The most direct way to mitigate ecological destruction is to consume and pollute less. Reducing family sizes and national populations will significantly contribute to this effort. This is essential not only in regions experiencing rapid population growth, such as sub-Saharan Africa and South Asia, but is especially critical for wealthier countries. It is the consumption habits of affluent nations that drive much of today’s poverty and environmental degradation.
On average, an American consumes more than thirty times more resources than a person from the Global South. A recent Oxfam report finds that the world’s wealthiest one percent uses twice the energy and produces twice the carbon emissions as the poorest half of the global population.
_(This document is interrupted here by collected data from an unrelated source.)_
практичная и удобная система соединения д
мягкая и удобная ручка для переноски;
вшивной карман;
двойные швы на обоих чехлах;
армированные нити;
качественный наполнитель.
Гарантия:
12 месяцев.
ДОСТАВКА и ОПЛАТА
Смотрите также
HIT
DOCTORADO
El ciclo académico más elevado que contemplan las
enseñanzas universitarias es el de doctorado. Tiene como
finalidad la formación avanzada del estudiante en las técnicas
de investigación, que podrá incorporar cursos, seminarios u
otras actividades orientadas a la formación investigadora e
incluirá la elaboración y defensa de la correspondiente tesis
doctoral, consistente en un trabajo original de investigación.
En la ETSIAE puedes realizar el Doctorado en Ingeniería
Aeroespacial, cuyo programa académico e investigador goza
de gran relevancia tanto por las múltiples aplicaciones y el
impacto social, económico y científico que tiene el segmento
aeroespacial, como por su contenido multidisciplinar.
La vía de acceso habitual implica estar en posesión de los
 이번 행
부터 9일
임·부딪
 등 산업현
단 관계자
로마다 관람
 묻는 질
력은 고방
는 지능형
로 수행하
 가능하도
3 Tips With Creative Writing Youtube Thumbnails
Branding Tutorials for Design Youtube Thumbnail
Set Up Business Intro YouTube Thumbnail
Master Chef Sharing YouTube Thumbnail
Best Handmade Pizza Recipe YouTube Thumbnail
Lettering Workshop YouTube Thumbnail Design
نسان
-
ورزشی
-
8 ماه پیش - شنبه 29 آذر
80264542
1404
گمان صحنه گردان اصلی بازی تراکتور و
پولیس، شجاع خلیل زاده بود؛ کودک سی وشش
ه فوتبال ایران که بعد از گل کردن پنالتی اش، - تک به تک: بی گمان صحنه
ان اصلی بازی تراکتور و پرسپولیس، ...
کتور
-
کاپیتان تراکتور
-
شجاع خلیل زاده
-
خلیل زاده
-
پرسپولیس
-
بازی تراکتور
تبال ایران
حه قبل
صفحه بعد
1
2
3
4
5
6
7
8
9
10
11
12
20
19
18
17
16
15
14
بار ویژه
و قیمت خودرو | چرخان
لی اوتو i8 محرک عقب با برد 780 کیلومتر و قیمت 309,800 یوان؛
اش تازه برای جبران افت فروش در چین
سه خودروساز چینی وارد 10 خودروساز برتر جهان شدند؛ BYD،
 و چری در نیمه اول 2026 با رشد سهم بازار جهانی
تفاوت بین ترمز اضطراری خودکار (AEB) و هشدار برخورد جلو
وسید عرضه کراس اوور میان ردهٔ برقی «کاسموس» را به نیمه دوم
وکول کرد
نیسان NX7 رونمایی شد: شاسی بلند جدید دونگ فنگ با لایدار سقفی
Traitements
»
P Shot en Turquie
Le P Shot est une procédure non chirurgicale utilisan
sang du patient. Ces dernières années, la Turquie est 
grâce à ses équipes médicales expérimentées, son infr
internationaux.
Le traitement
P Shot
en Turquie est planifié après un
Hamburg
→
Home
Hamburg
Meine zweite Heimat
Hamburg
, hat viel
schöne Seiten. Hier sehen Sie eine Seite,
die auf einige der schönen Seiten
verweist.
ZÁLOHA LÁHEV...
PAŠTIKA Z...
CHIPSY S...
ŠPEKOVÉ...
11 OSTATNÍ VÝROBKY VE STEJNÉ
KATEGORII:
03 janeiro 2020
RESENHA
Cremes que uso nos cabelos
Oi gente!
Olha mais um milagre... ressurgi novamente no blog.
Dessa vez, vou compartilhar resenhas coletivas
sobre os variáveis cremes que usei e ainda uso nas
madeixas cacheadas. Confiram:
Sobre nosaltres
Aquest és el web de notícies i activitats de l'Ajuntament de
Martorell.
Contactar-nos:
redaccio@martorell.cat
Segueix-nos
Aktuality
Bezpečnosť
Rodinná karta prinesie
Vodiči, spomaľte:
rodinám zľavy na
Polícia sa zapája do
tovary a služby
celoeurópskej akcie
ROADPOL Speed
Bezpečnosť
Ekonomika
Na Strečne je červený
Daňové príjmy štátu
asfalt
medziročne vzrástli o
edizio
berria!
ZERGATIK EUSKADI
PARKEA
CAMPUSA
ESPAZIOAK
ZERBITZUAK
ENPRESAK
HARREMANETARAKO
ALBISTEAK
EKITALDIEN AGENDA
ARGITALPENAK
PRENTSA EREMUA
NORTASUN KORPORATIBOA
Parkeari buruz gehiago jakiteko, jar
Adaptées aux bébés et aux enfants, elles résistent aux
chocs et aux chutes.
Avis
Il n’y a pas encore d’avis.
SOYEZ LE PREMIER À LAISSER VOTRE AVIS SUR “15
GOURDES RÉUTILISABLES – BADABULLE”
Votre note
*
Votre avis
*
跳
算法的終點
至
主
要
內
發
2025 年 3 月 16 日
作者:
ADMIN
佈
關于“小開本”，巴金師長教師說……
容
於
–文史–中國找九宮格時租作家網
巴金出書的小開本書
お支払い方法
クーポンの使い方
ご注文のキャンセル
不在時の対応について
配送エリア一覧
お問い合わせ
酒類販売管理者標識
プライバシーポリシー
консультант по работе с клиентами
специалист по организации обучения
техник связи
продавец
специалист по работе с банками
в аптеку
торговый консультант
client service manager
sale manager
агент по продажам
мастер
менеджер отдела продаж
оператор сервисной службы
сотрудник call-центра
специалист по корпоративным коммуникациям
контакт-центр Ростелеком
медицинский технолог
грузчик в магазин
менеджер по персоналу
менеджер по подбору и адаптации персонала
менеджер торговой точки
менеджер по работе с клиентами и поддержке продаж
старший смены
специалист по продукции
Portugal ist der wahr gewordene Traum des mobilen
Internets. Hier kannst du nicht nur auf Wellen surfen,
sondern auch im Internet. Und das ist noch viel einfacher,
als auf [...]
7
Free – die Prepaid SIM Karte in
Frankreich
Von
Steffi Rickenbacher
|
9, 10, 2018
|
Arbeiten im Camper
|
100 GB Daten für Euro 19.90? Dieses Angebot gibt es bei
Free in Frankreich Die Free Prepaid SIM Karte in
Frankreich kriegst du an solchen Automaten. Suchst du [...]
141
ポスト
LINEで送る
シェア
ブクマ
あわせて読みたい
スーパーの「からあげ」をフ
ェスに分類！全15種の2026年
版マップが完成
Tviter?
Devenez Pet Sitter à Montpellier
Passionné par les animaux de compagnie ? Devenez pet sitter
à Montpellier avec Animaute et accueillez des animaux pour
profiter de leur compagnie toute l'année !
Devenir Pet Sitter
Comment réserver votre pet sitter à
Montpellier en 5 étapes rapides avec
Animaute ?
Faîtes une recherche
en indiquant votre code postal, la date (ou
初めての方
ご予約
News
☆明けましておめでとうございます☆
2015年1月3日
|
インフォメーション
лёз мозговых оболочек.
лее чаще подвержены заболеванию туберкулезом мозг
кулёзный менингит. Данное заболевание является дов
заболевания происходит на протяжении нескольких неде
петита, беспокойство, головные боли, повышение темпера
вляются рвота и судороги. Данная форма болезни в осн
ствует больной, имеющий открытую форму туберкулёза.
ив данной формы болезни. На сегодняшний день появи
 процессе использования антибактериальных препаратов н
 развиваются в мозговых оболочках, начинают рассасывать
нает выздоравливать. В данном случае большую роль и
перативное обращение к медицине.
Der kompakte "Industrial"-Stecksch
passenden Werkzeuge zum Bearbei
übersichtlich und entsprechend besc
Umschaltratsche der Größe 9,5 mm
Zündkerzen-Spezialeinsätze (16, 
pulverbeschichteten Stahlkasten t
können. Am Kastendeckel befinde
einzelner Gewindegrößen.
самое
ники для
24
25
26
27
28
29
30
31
As Jared Diamond argues in his book Collapse: How Societies Choose to Fail or Survive, societies must adapt to changing circumstances by making difficult decisions about which treasured values and practices will continue to serve them. A sober evaluation may lead to adjusting or even discarding some entrenched beliefs. Clinging to outdated ideals — like large families and extravagant lifestyles — may jeopardize our ability to survive, much less thrive, in the world we are inadvertently creating.
This is where pronatalists, regardless of their motivations, fall short in understanding population dynamics. While they raise legitimate concerns about the challenges posed by declining populations, their solutions will probably lead to graver consequences. Narrow-minded responses to these complex issues will not adequately address the existential threats that jeopardize the foundations of our civilization.